WHAT TO WORK ON: Repeat all of the records word for word, but skip any picture.

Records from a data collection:
* * * * *

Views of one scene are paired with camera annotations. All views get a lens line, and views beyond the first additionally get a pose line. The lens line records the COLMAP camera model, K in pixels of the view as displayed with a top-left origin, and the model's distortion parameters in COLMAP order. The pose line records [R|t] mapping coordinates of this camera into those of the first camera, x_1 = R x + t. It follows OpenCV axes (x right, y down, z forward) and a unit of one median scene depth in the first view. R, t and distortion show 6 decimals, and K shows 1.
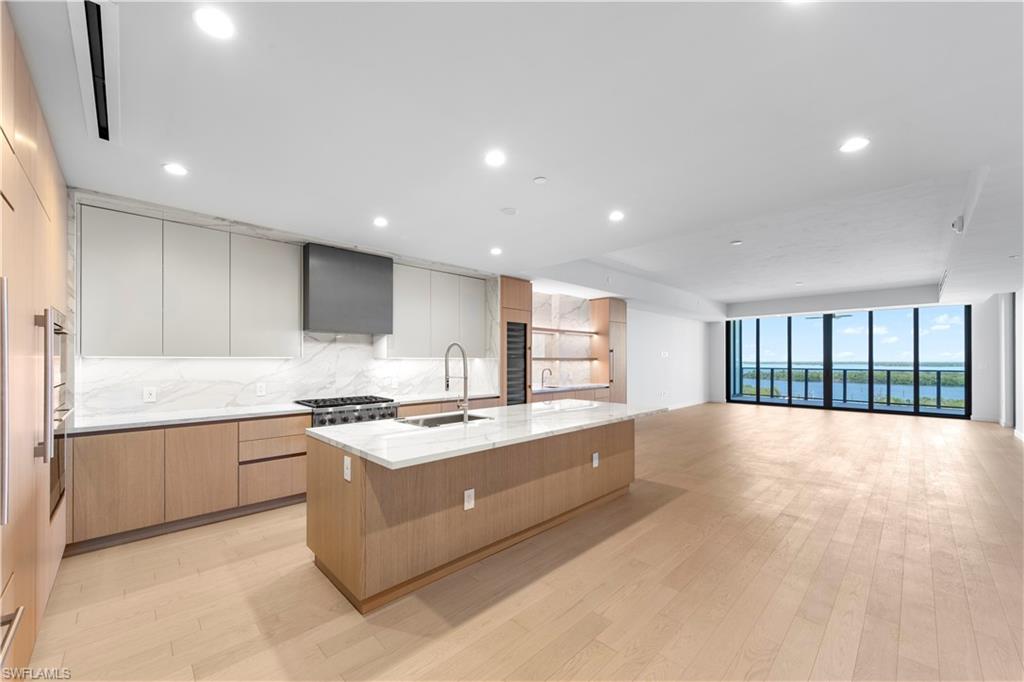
lens RADIAL K [[402.1, 0, 505.2], [0, 402.1, 359.9], [0, 0, 1]] dist [0.004269, 0.000041]
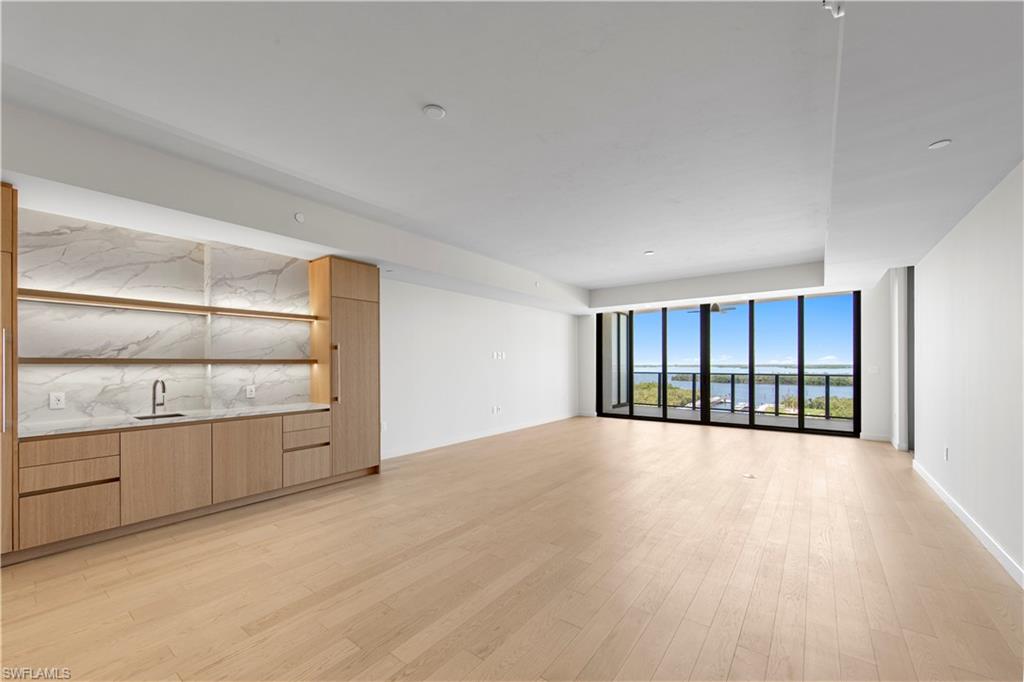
lens RADIAL K [[402.1, 0, 518.8], [0, 402.1, 364.6], [0, 0, 1]] dist [0.004269, 0.000041]
pose [[0.987869, -0.002823, 0.155266, 0.577718], [0.002434, 0.999993, 0.002695, 0.002032], [-0.155272, -0.002285, 0.987869, 0.505955]]
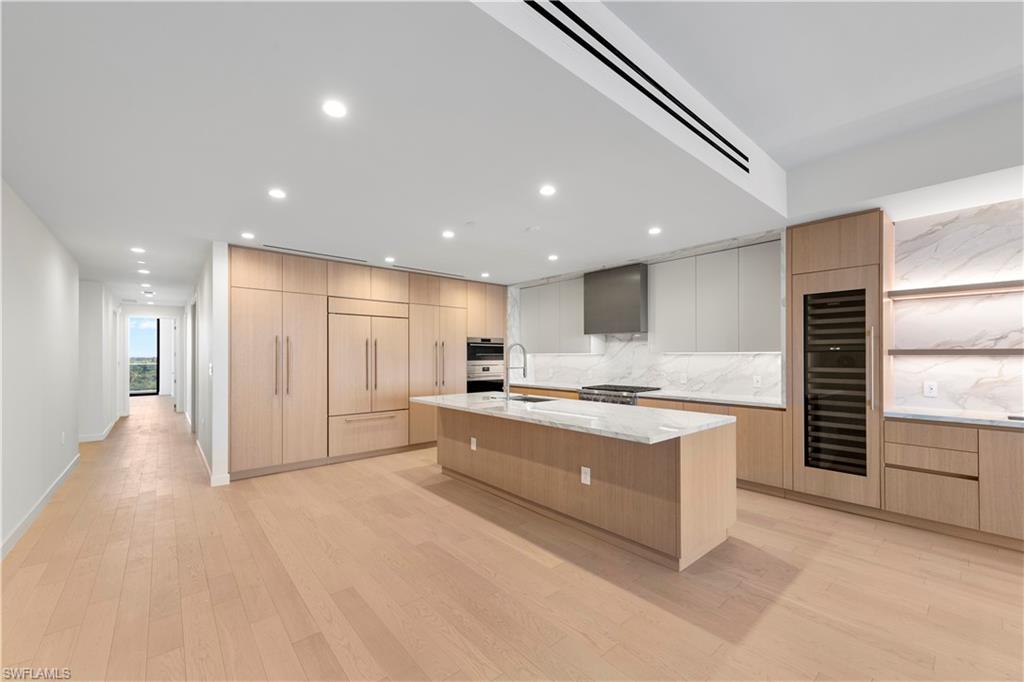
lens RADIAL K [[402.1, 0, 495.5], [0, 402.1, 352.7], [0, 0, 1]] dist [0.004269, 0.000041]
pose [[-0.087821, -0.007541, -0.996108, 0.687837], [0.002806, 0.999966, -0.007817, 0.000725], [0.996132, -0.003482, -0.087797, 0.570066]]
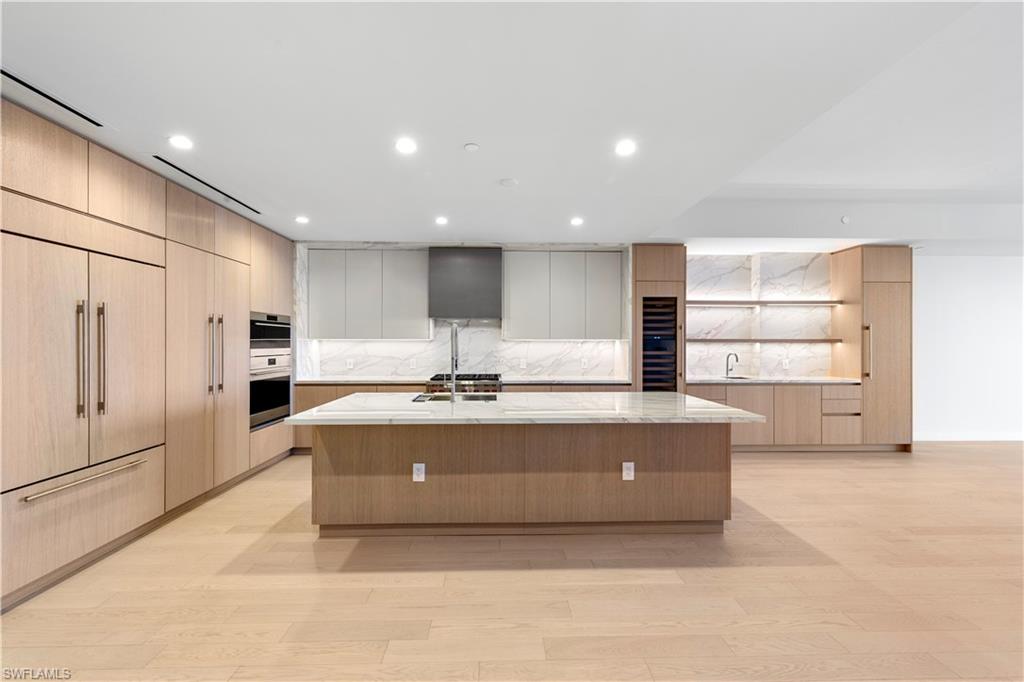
lens RADIAL K [[402.1, 0, 502.3], [0, 402.1, 340.9], [0, 0, 1]] dist [0.004269, 0.000041]
pose [[0.729961, -0.001326, -0.683488, 0.370511], [-0.001627, 0.999992, -0.003677, 0.001917], [0.683487, 0.003796, 0.729953, 0.175317]]
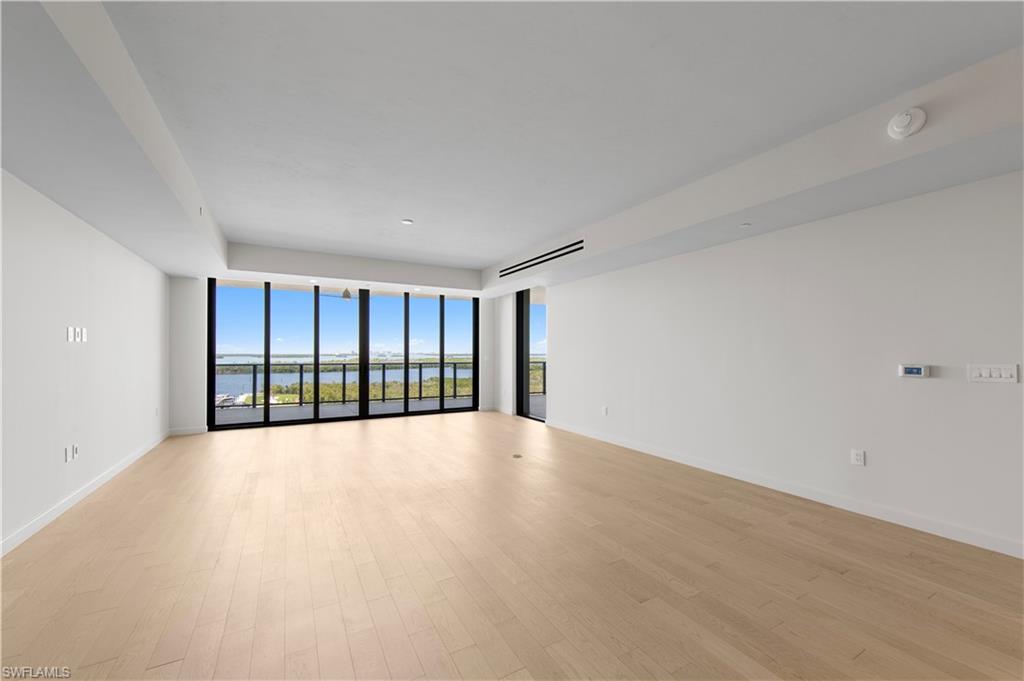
lens RADIAL K [[402.1, 0, 498.8], [0, 402.1, 336.5], [0, 0, 1]] dist [0.004269, 0.000041]
pose [[0.279314, 0.037342, 0.959473, 0.296411], [0.000626, 0.999236, -0.039072, 0.002460], [-0.960200, 0.011514, 0.279078, 1.023275]]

* * * * *

WRITTEN REPLY:
Views of one scene are paired with camera annotations. All views get a lens line, and views beyond the first additionally get a pose line. The lens line records the COLMAP camera model, K in pixels of the view as displayed with a top-left origin, and the model's distortion parameters in COLMAP order. The pose line records [R|t] mapping coordinates of this camera into those of the first camera, x_1 = R x + t. It follows OpenCV axes (x right, y down, z forward) and a unit of one median scene depth in the first view. R, t and distortion show 6 decimals, and K shows 1.
lens RADIAL K [[402.1, 0, 505.2], [0, 402.1, 359.9], [0, 0, 1]] dist [0.004269, 0.000041]
lens RADIAL K [[402.1, 0, 518.8], [0, 402.1, 364.6], [0, 0, 1]] dist [0.004269, 0.000041]
pose [[0.987869, -0.002823, 0.155266, 0.577718], [0.002434, 0.999993, 0.002695, 0.002032], [-0.155272, -0.002285, 0.987869, 0.505955]]
lens RADIAL K [[402.1, 0, 495.5], [0, 402.1, 352.7], [0, 0, 1]] dist [0.004269, 0.000041]
pose [[-0.087821, -0.007541, -0.996108, 0.687837], [0.002806, 0.999966, -0.007817, 0.000725], [0.996132, -0.003482, -0.087797, 0.570066]]
lens RADIAL K [[402.1, 0, 502.3], [0, 402.1, 340.9], [0, 0, 1]] dist [0.004269, 0.000041]
pose [[0.729961, -0.001326, -0.683488, 0.370511], [-0.001627, 0.999992, -0.003677, 0.001917], [0.683487, 0.003796, 0.729953, 0.175317]]
lens RADIAL K [[402.1, 0, 498.8], [0, 402.1, 336.5], [0, 0, 1]] dist [0.004269, 0.000041]
pose [[0.279314, 0.037342, 0.959473, 0.296411], [0.000626, 0.999236, -0.039072, 0.002460], [-0.960200, 0.011514, 0.279078, 1.023275]]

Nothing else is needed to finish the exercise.